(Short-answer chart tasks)
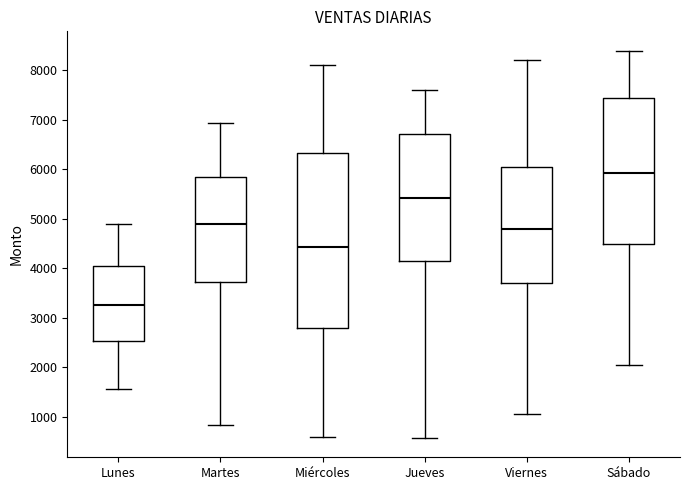

Where is the lower edge of the box for Sábado on the y-axis? The values are not printed on the chart, so give them approximately, as read against the axis.

4500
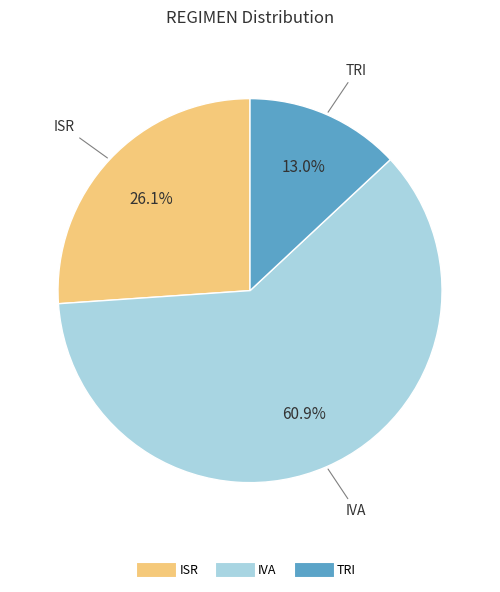

The IVA slice represents 61% of the pie. True or false?

True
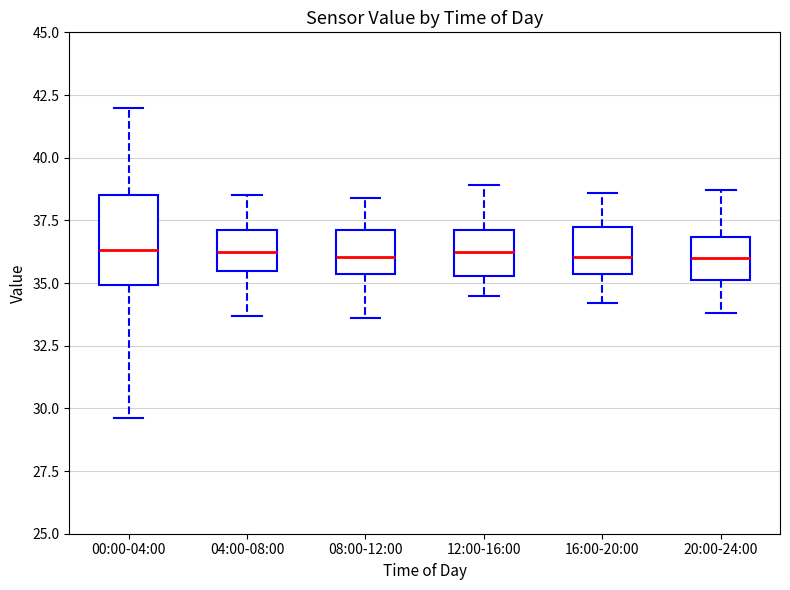

Comparing the boxes themselves (not the whiskers), which one is the tallest?

00:00-04:00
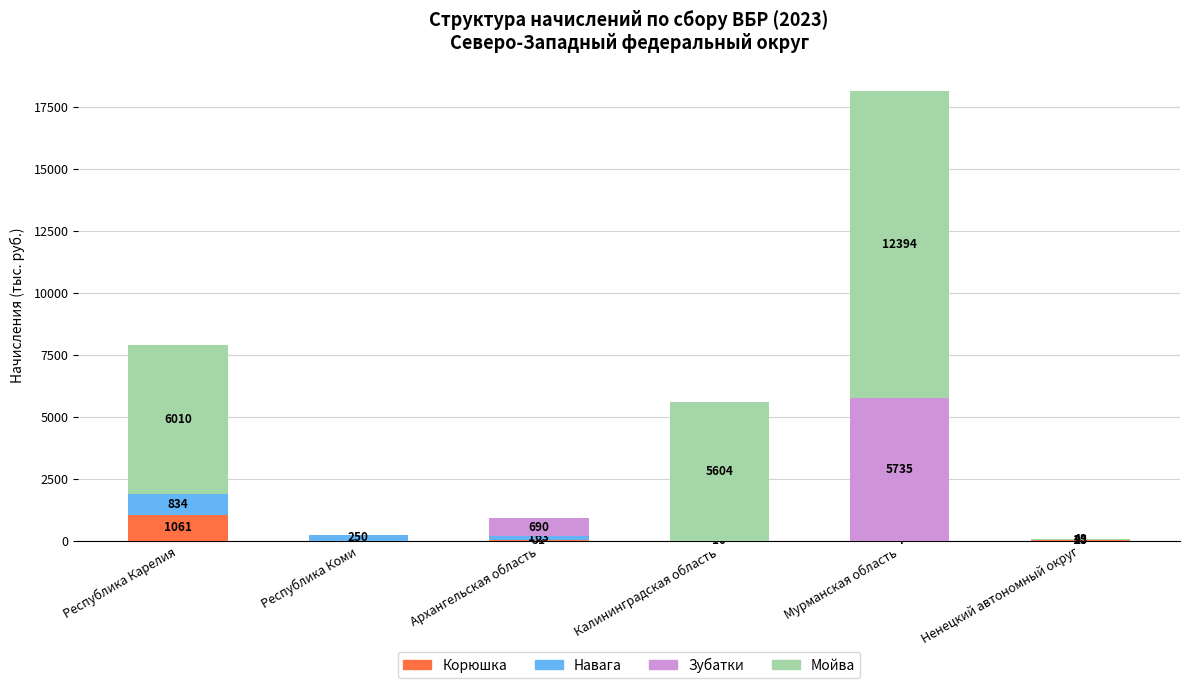

True or false: Корюшка has a value of 0 at Калининградская область.

True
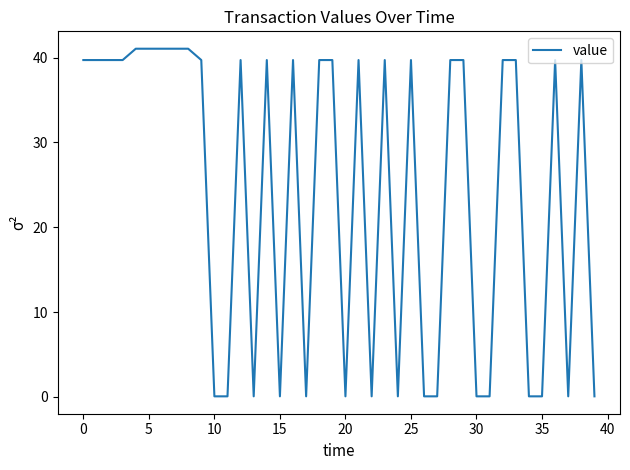

What is the greatest value displayed?

41.0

Activity: Starting at the line that contains "True or false: Корюшка" and continuing through the end of the records, arrange those lines as a numbered list without blank lines. Leave the pictures out of your answer.

Answer to this task:
1. True or false: Корюшка has a value of 0 at Калининградская область.
2. True
3. What is the greatest value displayed?
4. 41.0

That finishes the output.